Por oposição à agricultura biológica, a agricultura convencional, mais industrializada, é considerada menos ecológica e com mais impactos negativos para o ambiente:
– Usa métodos que depletam os recursos e a biodiversidade;
– Não beneficia os processos ecológicos e os serviços dos ecossistemas;
– Dependente de inputs externos permanentes de pesticidas e fertilizantes de origem sintética que prejudicam a salubridade dos recursos (água, solos, biodiversidade auxiliar, etc.), a saúde da mão-de-obra e dos consumidores;
– Grande produção de resíduos pouco recicláveis e maior emissão de GEE.
Mas nem tudo são desvantagens. Não há evidências de que haja uma diferença nutricional entre alimentos provenientes da agricultura biológica e os provenientes da agricultura convencional.
A ZERO aponta para a importância de um consumo local, sazonal, de proximidade e em cadeias curtas, com conhecimento sobre as pessoas e os processos que geraram o alimento. Neste contexto, proximidade e cadeias curtas não têm a ver apenas com distância, mas também com o conhecimento sobre o modo como os alimentos são produzidos e os impactos a vários níveis, com maior controlo sobre a qualidade intrínseca do alimento. Cadeias curtas referem-se especificamente a cadeias que têm até um intermediário entre o produtor e o consumidor, independentemente da distância percorrida.

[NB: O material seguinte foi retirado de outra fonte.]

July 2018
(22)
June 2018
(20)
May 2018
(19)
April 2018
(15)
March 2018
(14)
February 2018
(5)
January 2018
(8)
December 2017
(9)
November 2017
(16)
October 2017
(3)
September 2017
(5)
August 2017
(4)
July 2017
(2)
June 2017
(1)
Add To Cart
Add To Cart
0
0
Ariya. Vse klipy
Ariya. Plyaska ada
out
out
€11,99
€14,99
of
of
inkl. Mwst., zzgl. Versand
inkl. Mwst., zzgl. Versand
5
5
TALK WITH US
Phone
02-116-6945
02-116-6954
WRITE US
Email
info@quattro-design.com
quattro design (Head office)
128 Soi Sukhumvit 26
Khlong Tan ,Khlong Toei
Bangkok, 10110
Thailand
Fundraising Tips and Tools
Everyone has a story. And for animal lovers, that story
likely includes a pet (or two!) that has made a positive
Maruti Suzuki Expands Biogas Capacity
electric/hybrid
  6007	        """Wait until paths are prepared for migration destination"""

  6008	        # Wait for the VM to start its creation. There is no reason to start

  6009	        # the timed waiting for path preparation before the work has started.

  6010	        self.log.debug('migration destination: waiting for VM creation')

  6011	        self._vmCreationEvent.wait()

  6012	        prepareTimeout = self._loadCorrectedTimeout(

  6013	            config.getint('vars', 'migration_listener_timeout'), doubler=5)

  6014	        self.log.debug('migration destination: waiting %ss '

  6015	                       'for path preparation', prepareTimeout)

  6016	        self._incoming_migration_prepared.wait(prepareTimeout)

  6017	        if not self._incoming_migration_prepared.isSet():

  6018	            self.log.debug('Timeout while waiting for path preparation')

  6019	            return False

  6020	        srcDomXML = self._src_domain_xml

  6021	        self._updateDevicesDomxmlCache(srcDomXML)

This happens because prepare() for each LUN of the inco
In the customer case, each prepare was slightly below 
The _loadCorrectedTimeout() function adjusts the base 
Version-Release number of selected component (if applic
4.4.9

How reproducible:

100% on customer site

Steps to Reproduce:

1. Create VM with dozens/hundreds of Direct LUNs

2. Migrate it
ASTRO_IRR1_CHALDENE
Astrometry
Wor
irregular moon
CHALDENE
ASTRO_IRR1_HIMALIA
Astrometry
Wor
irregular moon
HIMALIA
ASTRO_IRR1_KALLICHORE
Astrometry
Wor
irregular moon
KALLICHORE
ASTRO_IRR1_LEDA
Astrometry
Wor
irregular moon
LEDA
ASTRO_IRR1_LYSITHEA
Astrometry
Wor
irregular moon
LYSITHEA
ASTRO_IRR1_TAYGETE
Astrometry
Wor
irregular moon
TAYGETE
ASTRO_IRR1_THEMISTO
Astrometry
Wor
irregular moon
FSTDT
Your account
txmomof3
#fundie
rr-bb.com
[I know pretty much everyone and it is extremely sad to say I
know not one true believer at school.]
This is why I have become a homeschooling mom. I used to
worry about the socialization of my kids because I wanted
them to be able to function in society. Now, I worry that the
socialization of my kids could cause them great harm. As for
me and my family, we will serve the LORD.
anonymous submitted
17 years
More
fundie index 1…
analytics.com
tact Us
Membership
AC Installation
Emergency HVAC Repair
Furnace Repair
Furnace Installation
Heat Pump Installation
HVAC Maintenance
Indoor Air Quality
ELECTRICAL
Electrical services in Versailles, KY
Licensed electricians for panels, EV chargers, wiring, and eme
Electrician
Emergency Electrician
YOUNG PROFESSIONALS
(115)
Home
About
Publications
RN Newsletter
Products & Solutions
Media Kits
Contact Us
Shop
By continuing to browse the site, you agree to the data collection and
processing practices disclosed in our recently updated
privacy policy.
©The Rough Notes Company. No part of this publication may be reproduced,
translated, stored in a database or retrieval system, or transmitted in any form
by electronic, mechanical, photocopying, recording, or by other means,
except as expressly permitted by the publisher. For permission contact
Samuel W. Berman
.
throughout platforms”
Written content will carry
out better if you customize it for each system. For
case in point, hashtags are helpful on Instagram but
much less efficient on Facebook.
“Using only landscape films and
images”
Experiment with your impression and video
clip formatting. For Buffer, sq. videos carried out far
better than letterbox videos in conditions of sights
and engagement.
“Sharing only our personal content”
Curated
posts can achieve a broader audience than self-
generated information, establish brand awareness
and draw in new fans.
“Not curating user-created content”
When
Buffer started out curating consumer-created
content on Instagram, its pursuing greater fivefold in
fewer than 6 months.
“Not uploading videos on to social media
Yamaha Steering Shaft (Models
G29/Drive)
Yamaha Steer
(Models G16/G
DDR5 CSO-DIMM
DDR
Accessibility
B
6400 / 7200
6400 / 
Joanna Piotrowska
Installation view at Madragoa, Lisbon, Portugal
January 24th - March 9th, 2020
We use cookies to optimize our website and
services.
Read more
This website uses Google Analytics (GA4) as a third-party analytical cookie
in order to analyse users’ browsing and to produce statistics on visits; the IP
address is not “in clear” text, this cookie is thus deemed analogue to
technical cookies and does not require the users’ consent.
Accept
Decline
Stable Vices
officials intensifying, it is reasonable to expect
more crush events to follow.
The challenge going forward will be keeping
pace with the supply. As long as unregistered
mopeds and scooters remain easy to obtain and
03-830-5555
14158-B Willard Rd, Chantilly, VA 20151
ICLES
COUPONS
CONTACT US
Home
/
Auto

A Agricultura de Proximidade é hoje reconhecida como um dos eixos mais importantes para a sustentabilidade da cadeia alimentar, tanto por permitir a diminuição da pegada ecológica da agricultura como pelos múltiplos contributos socioeconómicos:
– Promoção dos produtos locais;
– Contribui para a segurança alimentar;
– Revitaliza as comunidades agrícolas e promove a estabilidade das comunidades rurais;
– Aumenta a soberania alimentar;
– Permite a redução dos transportes a nível mundial e redução da emissão de GEE;
– Permite a manutenção das explorações agrícolas e dos rendimentos regionais com a criação de um mercado local.
A concretização de uma Agricultura de Proximidade só acontece com a organização entre agricultores e consumidores em grupos de consumo e produção agroecológica.
A Regenerar – Rede Portuguesa de Agroecologia Solidária é o ponto de encontro em Portugal entre estes grupos formados por parcerias entre produtores e consumidores, conhecidos como AMAP (Associações para a Manutenção da Agricultura de Proximidade) ou CSA (Comunidades que Sustentam a Agricultura), onde os riscos, responsabilidades e recompensas inerentes à produção agrícola são partilhadas, permitindo aumentar assim a proximidade e dissolver um pouco a divisão tão marcada de papéis inerente ao modelo convencional de distribuição de alimentos.